Adam Bugarija

Personal information
- Date of birth: 22 February 2005 (age 21)
- Place of birth: Baulkham Hills, New South Wales, Australia
- Height: 1.74 m (5 ft 9 in)
- Position: Midfielder

Team information
- Current team: Sydney Olympic
- Number: 21

Youth career
- Sydney United
- –2023: Dinamo Zagreb
- 2023–2024: Western Sydney Wanderers

Senior career*
- Years: Team / Apps / (Gls)
- 2023–2024: Western Sydney Wanderers NPL / 28 / (9)
- 2024–2026: Perth Glory / 17 / (1)
- 2026–: → Marconi Stallions (loan) / 11 / (1)
- 2026–: Sydney Olympic / 9 / (1)

International career^{‡}
- 2024: Australia U19 / 3 / (0)
- 2024–: Australia U20 / 6 / (4)

= Adam Bugarija =

Australian soccer player (born 2005)

Adam Bugarija Cardeno (/hr/, /es/; born 22 February 2005) is an Australian soccer player who plays as a midfielder for Sydney Olympic in the National Premier Leagues NSW.

==Club career==
Born in Baulkham Hills in New South Wales, Bugarija was a youth player at Sydney United and played for two years at Dinamo Zagreb in Croatia before returning to Sydney to play for Western Sydney Wanderers in 2023.

Bugarija played for Western Sydney Wanderers' reserve team in the National Premier Leagues NSW before joining fellow A-League Men team Perth Glory on a three-year deal in June 2024, having been convinced to join by director of football Stan Lazaridis. He made his debut on 3 August in the round of 32 of the Australia Cup, at home to Melbourne City; coming on in the 70th minute, he scored the equaliser as the match finished 4–4 in regulation time, with the Western Australian side scoring the winning goal in extra time. In the next round 25 days later away to Moreton City Excelsior of the National Premier Leagues Queensland, he was sent off for two yellow cards in 42 minutes in a 3–2 loss.

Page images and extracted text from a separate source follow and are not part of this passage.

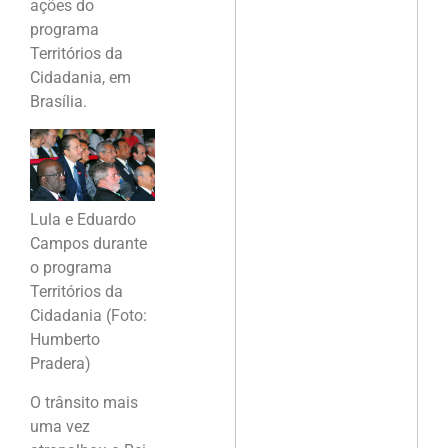
ações do
programa
Territórios da
Cidadania, em
Brasília.
Lula e Eduardo
Campos durante
o programa
Territórios da
Cidadania (Foto:
Humberto
Pradera)
O trânsito mais
uma vez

Bugarija made his A-League debut on 20 October as the season opened with a 6–1 loss away to Macarthur. He came on as a half-time substitute and scored a consolation goal. He was one of 18 teenagers in the league, a record for an opening day of the league season.

On 29 January 2026, Bugarija joined National Premier Leagues NSW side Marconi Stallions on loan from Perth Glory.

==International career==
In July 2024, Bugarija was called up by the Australia under-19 team for the 2024 ASEAN U-19 Boys Championship in Indonesia. Five months later, he was one of three Perth Glory teammates called up for the 2025 AFC U-20 Asian Cup in China. He was an unused substitute as Australia won the title for the first time, defeating Saudi Arabia in the final.